Friday, 22 February 2008

Patently obvious

Tipi Eisberg, a contributor to Martin G's Really Magazine, normally reviews the more intriguing American patent applications but has recently started selecting some and showing only the drawings, leaving readers to guess what purpose the devices are intended to serve. That this is not always easy may be judged by looking at the three currently selected (Week 08); you can find the answers by clicking on the drawings, but I will spoil these puzzles by revealing that these patents cover, respectively, an electronic device for training animals, a helmet for wearing in the water which enables you to squirt stuff at other swimmers, and a method of gas stunning chickens before slaughtering them.

But the simplest inventions are always the best, and my current favourite is An Apparatus for Improving the Taste of Beverages.
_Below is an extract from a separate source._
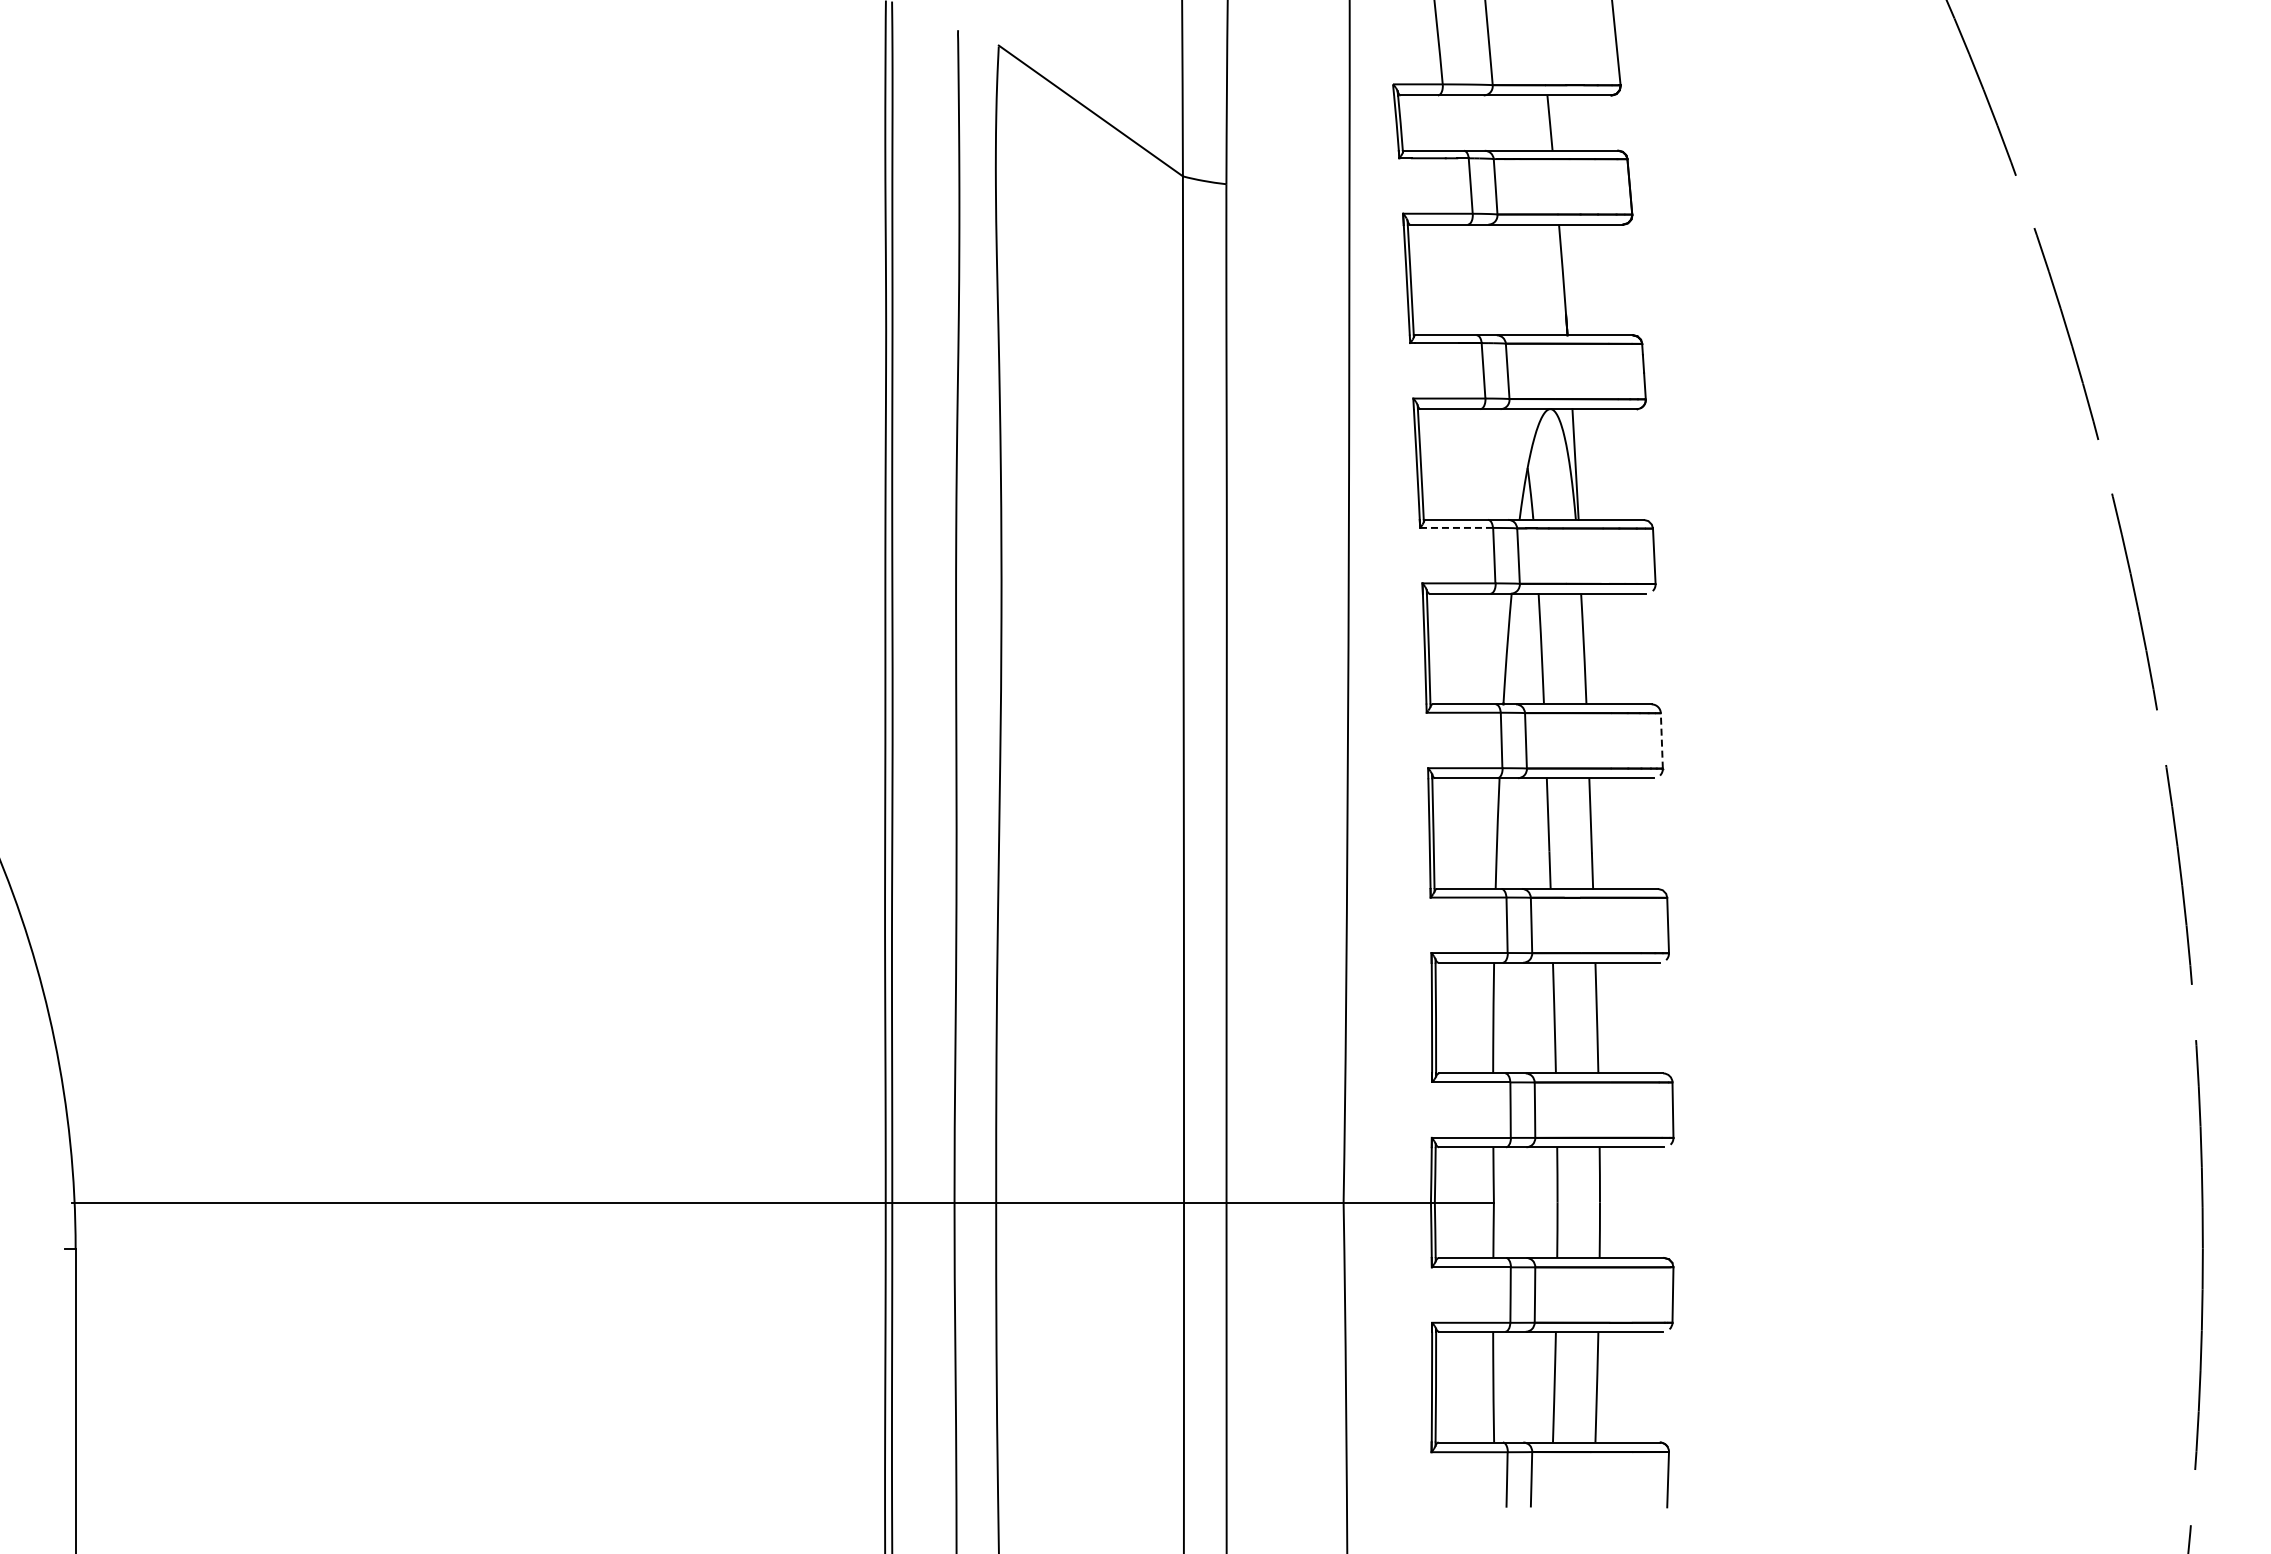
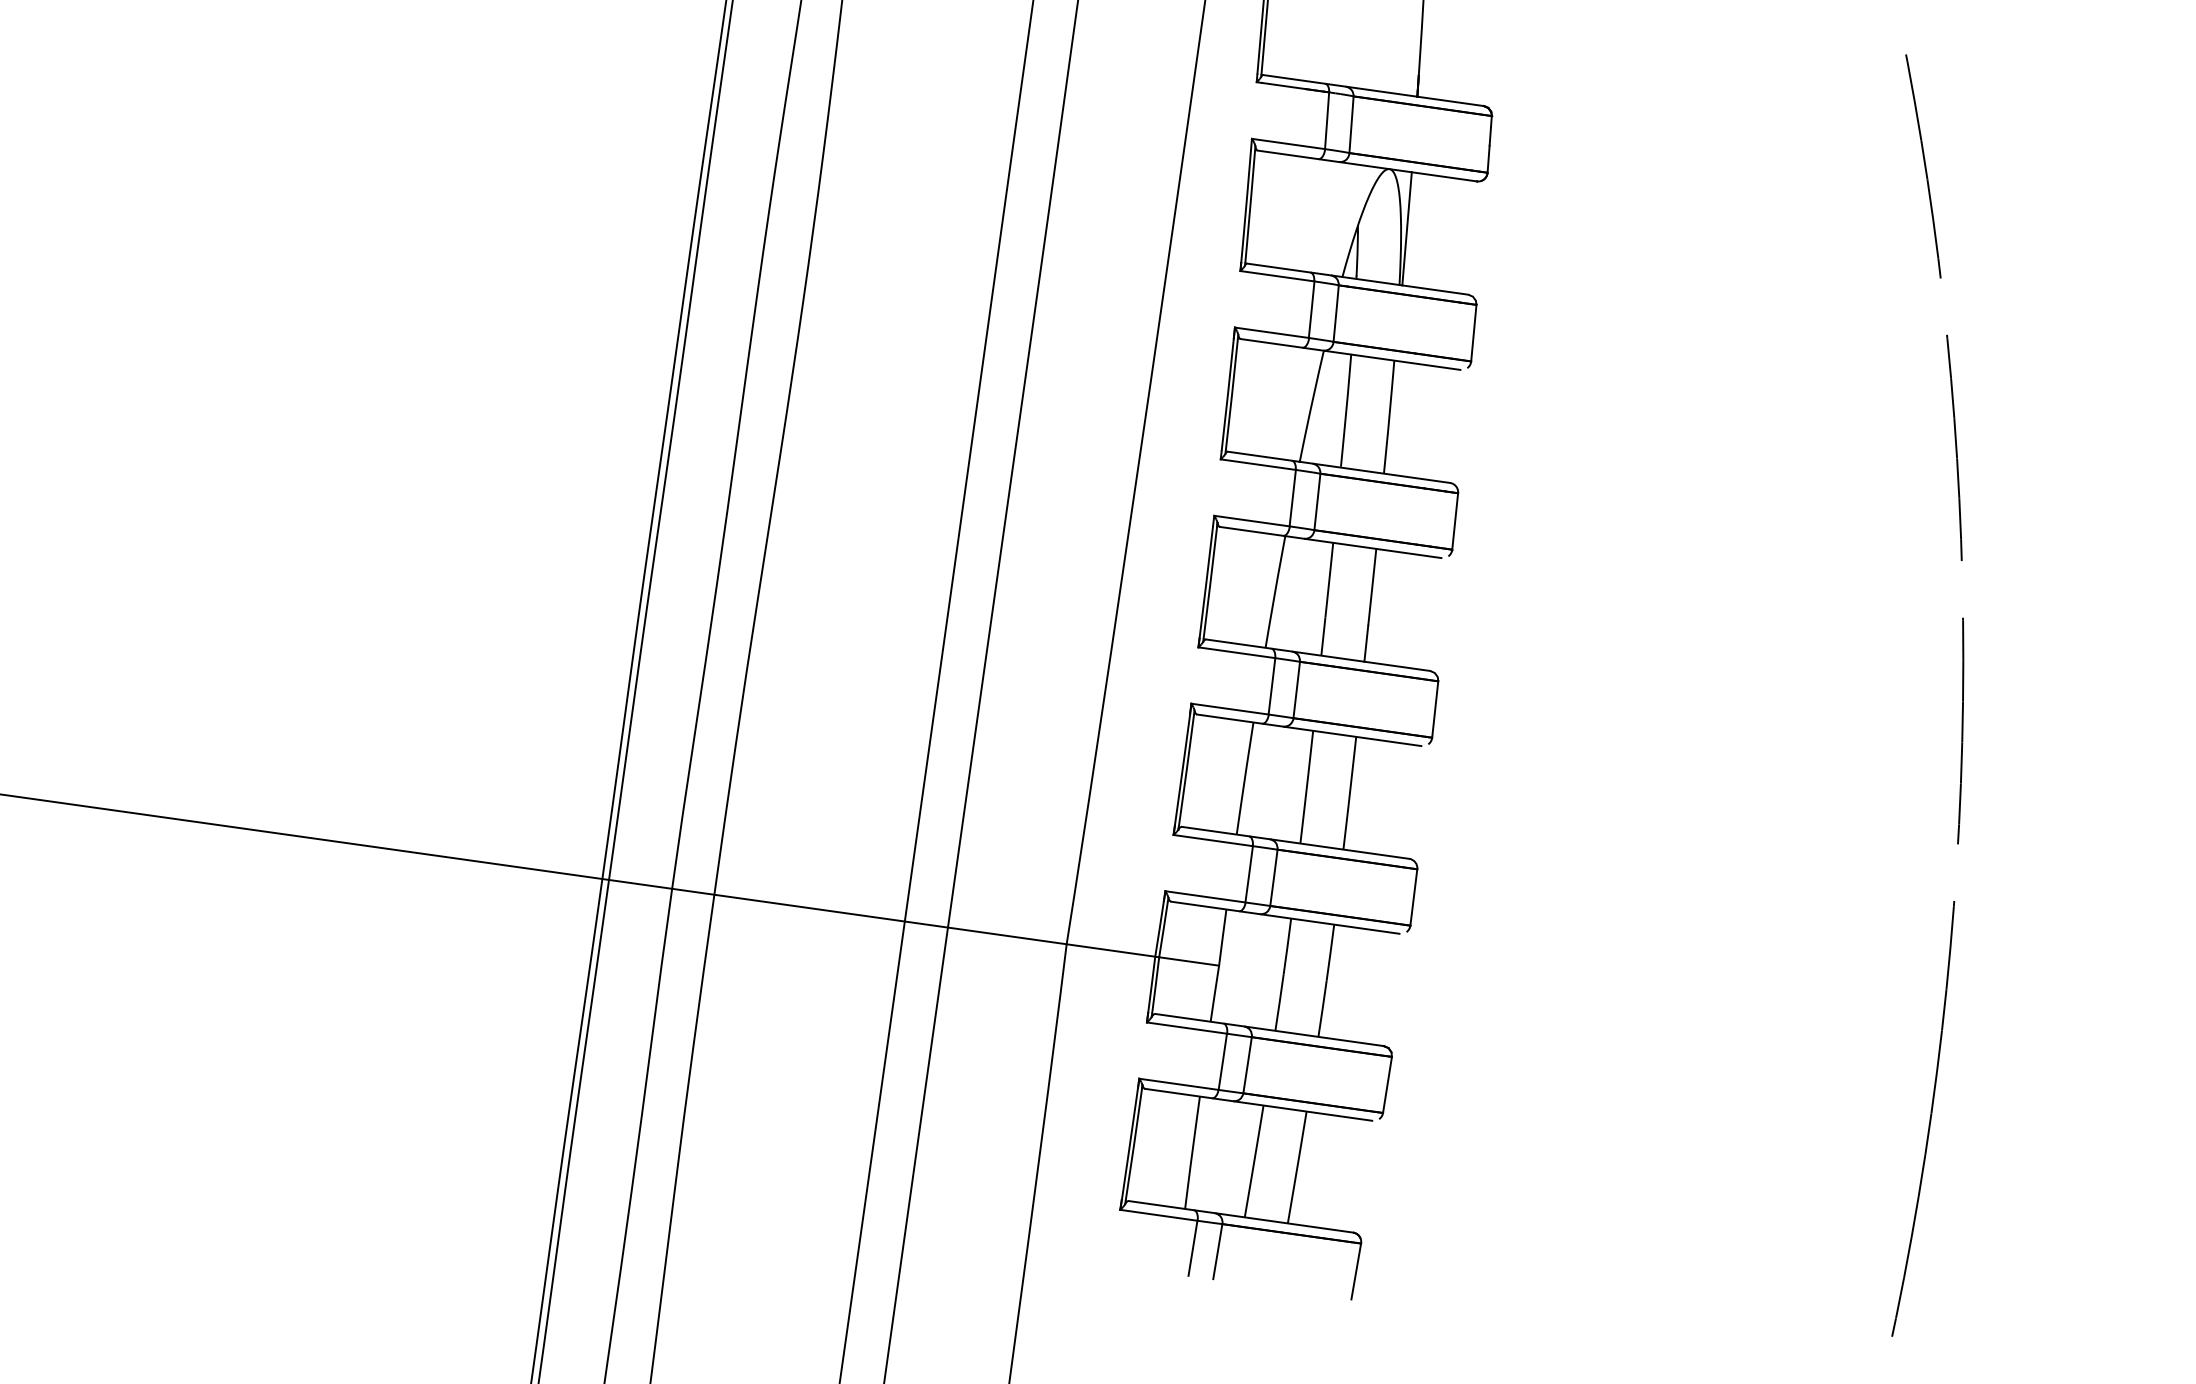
line: (1456, 527) -> (1277, 275), dashed -> solid
line: (1661, 740) -> (1454, 520), dashed -> solid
Martin is greatly taken by the idea, as everyone may well be, of turning a bottle of plonk into something really good by putting a magnet in it.

One reason why I like this one is that although it is indeed very simple, its description runs to one sentence of 399 words; I like long sentences. The longest one I have ever posted was a mere 164, but that was in 2004, when I was young.

[Unaccountably, I missed Disposable protector for engaging a clogged toilet and containing splashes in the clogged toilet occurring during unclogging of the clogged toilet by a plunger when Martin published it at the end of 2007.]

2 comments:

Tipi said...

Yo! Majorly k3wl post dude

Tony said...

I do not know for certain who wrote the above comment under the name of Tipi, but from the prose style I would guess that it comes from the man who writes under the name of Outeast but whose real name is Chuck Wilensky. He is an unemployed short-order cook living in Pittsburgh, PA.